The arithmetic function $\lambda(n)=(-1)^{a_1+\cdots +a_k}$

Question

Define $\lambda(1)=1$, and if $n=p_1^{a_1}\cdots p_k^{a_k}$, define $$\lambda(n)=(-1)^{a_1+\cdots +a_k}$$

How can I see that $$\sum_{d\mid n}\lambda(d)=\begin{cases} 1 \,\,\text{ if $n$ is a square}\\ 0 \,\,\text{ otherwise} \end{cases} $$?

Answer 1

If you put $f(n)=\sum_{d|n} \lambda(d)$ and $$g(n)=\left\{ \begin{array}{c} 1 & \textrm{if $n$ is square}\\ 0 & \textrm{otherwise} \end{array} \right. $$ then you can see easily that if $n,m$ are coprime : $$ f(nm)=f(n)f(m)\\ g(nm)=g(n)g(m) $$ and $$ f(p^k)=g(p^k) \qquad \textrm{for all $p$ prime number} $$ so $f=g$

Answer 2

Define a $b$-tuple on $(a_1,\dots,a_k)$ as $[b_1,\dots,b_k]$ with $0\le b_i\le a_i,\;\forall 1\le i\le k$.

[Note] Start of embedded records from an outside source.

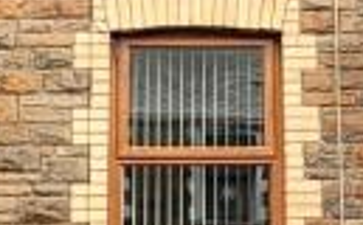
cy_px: 65
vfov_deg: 11.0
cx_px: 279
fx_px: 1165
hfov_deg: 17.6
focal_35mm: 118
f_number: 2.2
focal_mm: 2.22
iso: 64
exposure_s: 1/388
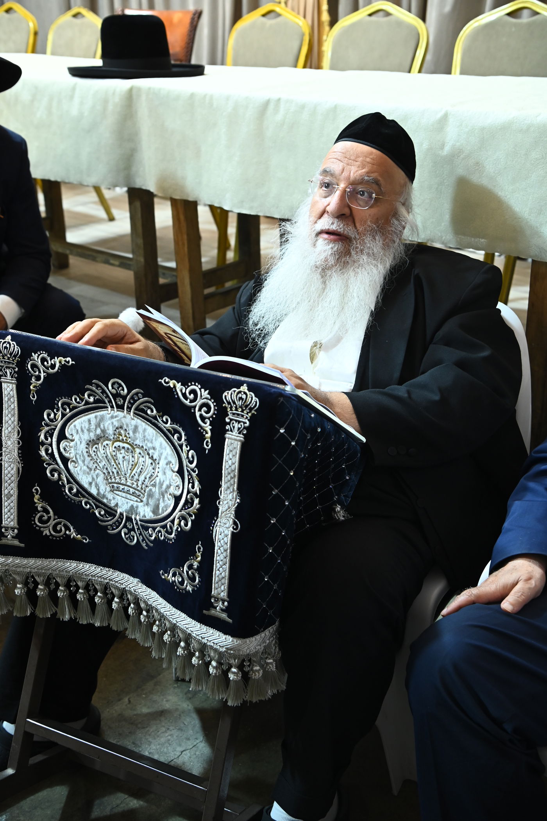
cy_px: 410
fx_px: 912
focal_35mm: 40
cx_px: 274
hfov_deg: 33.4
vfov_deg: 48.5
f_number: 5
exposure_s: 1/125
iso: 1600
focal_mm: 40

Then if $a_i$ is odd, there are an even number of possibilities for $b_i$, and if $a_i$ is even, there are an odd number of possibilities for $b_i$.

So unless every $a_i$ is even, i.e. $n$ is a square, we have an even number of possible $b$-tuples, with an equal number of odd and even sums.

These represent the divisors of $n$, and so $\sum_\limits{d|n} \lambda(n)=0$ unless $n$ is a square, when there are an excess of even $b$-tuples, and so in this case $\sum_\limits{d|n} \lambda(n)=1$.

Answer 3

With the prime factorization of $n$ being

$$n = \prod_p p^v$$

we have

$$\sum_{d|n} \lambda(d) = \prod_p \left(1 + (-1) + 1 + (-1) + \cdots + (-1)^v\right).$$

Now if $v$ is odd the corresponding factor is zero, so the sum is zero in this case as well. Therefore for this to be non-zero all $v$ must be even. This yields the value one for the sum terms, producing one as the end result. But if all $v$ are even $n$ certainly is a square as claimed.